Do cops "distribute" drugs by "planting" them?



Chief Judge Sutton issued an interesting concurrance today, in his own majority opinion in United States v. Michael Wallace, to "acknowledge some uncertainty" about whether "planting drugs counts as distributing them." 

The case involved the conviction of Michael Wallace, a former Kentucky constable, who received nearly 12 years in federal prison for conspiring to violate people's civil rights and for possessing meth with intent to distribute it. The drug crime was the primary focus on appeal because it came with higher sentencing penalties. 

Wallace didn't plan to sell drugs. Instead, prosecutors charged Wallace with a pattern of planting meth to drum up fake criminal charges. Nonetheless, the Sixth Circuit upheld Wallace's convictions, finding sufficient evidence that he distributed drugs by unlawfully planting them on citizens.
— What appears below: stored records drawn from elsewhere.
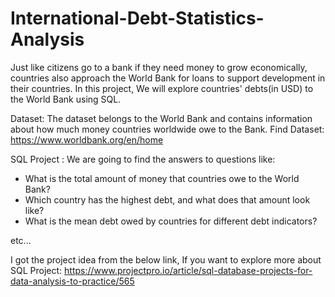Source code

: # International-Debt-Statistics-Analysis

Just like citizens go to a bank if they need money to grow economically, countries also approach the World Bank for loans to support development in their countries. In this project, We will explore countries' debts(in USD) to the World Bank using SQL.

Dataset: The dataset belongs to the World Bank and contains information about how much money countries worldwide owe to the Bank.
Find Dataset: https://www.worldbank.org/en/home

SQL Project :
We are going to find the answers to questions like:

- What is the total amount of money that countries owe to the World Bank?
- Which country has the highest debt, and what does that amount look like?
- What is the mean debt owed by countries for different debt indicators? 

etc...

I got the project idea from the below link, If you want to explore more about SQL Project: 
https://www.projectpro.io/article/sql-database-projects-for-data-analysis-to-practice/565

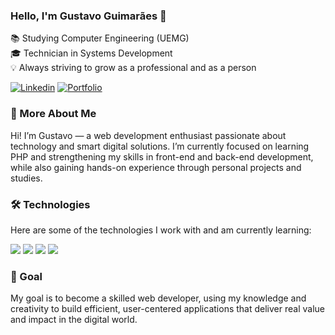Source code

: ### Hello, I'm Gustavo Guimarães 👋

📚 Studying Computer Engineering (UEMG)  
🎓 Technician in Systems Development  
💡 Always striving to grow as a professional and as a person  

[![Linkedin](    https://img.shields.io/badge/LinkedIn-0077B5?style=for-the-badge&logo=linkedin&logoColor=white)](https://www.linkedin.com/in/gustavo-guimar%C3%A3es-de-sousa-0ba197301/) [![Portfolio](https://img.shields.io/badge/💼%20Portfolio-000?style=for-the-badge&logo=About.me&logoColor=white)](https://meusitecompleto.com/portfolio)

### 🚀 More About Me  

Hi! I’m Gustavo — a web development enthusiast passionate about technology and smart digital solutions. I’m currently focused on learning PHP and strengthening my skills in front-end and back-end development, while also gaining hands-on experience through personal projects and studies.

### 🛠️ Technologies

Here are some of the technologies I work with and am currently learning:  

![](https://img.shields.io/badge/HTML-239120?style=for-the-badge&logo=html5&logoColor=white) ![](https://img.shields.io/badge/CSS-239120?&style=for-the-badge&logo=css3&logoColor=white) ![](https://img.shields.io/badge/JavaScript-F7DF1E?style=for-the-badge&logo=javascript&logoColor=black) ![](https://img.shields.io/badge/PHP-777BB4?style=for-the-badge&logo=php&logoColor=white)

### 🎯 Goal

My goal is to become a skilled web developer, using my knowledge and creativity to build efficient, user-centered applications that deliver real value and impact in the digital world.

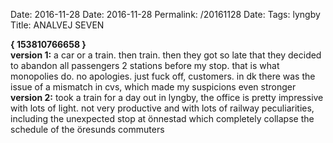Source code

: Date: 2016-11-28
Date: 2016-11-28
Permalink: /20161128
Date: 
Tags: lyngby
Title:  ANALVEJ SEVEN
  
**{ 153810766658 }**  
**version 1:** a car or a train. then train. then they got so late that they decided to abandon all passengers 2 stations before my stop. that is what monopolies do. no apologies. just fuck off, customers. in dk there was the issue of a mismatch in cvs, which made my suspicions even stronger  
**version 2:** took a train for a day out in lyngby, the office is pretty impressive with lots of light. not very productive and with lots of railway peculiarities, including the unexpected stop at önnestad which completely collapse the schedule of the öresunds commuters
In his concurrence from his own opinion, Chief Judge Sutton expounded on the "distribute" versus "plant" question. He observed that the court didn't need to address the issue because Wallace did not challenge this interpretation of the statute, which is supported by United States v. Cortes-Caban, 691 F.3d 1 (1st Cir. 2012), and United States v. Figueroa, 729 F.3d 267 (3d Cir. 2013)

But Judge Sutton emphasized reasons to push back on this interpretation, based on statutory context and ambiguity in the term "transfer." He emphasized that the drugs laws are intended to target detrimental effects of drugs on health and general welfare, and that "drugs can do little harm without a recipient." So, he reasoned, "speaking of temporarily 'transferring' drugs by planting them seems as strange as 'using' a cane by hanging it in the hall." 

Judge Sutton added that the "statutory distinction between distribution and simple possession also lends support to a more limited reading of 'transfer,' one that requires an intended conveyance between two parties." He reasoned as follows:
Addicts invariably move their drugs between the moment of purchase and the moment of consumption. Yet few would say that a drug user is engaged in a distribution when he 'moves' drugs from his right pocket to his left or returns home with drugs after a purchase. If merely 'disposing of' drugs counts as a distribution, moreover, that would convert a possession crime into a distribution crime when a defendant flushes drugs down a toilet or throws them into a lake while fleeing the police. 
Planting drugs would still be a civil-rights-violation crime, but the sentencing guidelines for those crimes is generally lower than for drug crimes. Judge Sutton ended with a call for a "careful examination" of this issue "if the government opts to seek further convictions under this broad interpretation of the drug distribution laws."

Also of note: The Sixth Circuit upheld an enhancement for using firearms in connection with his drug crime. Wallace argued that he possessed guns for his work in law enforcement. But the court recognized that "it would be strange for us to say, as we frequently do, that guns facilitate run-of-the-mine crimes by traditional drug distributors yet for us to be unwilling to follow the same logic when the shoe is on the other foot—when guns are used to facilitate atypical crimes by law enforcement officers bent on planting drugs on unsuspecting citizens."